╭──
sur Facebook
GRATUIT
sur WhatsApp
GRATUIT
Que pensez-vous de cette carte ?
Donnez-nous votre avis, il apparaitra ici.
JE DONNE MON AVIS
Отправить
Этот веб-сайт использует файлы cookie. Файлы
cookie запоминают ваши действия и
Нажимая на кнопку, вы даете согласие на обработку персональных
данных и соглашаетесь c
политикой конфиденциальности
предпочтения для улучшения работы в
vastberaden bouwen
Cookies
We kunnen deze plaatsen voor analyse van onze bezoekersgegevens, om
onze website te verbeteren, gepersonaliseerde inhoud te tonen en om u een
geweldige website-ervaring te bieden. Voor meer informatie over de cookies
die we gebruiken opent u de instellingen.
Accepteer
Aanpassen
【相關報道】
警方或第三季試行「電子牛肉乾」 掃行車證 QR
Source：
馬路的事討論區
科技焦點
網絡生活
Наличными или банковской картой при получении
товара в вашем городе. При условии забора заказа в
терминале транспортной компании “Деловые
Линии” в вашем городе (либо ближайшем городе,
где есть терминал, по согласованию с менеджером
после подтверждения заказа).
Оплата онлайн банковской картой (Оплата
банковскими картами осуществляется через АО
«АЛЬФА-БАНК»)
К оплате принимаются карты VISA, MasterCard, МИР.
╰──
### Directions:
Once you have found every line above holding the word "вашем", copy those lines.

### Final answer:
товара в вашем городе. При условии забора заказа в
Линии” в вашем городе (либо ближайшем городе,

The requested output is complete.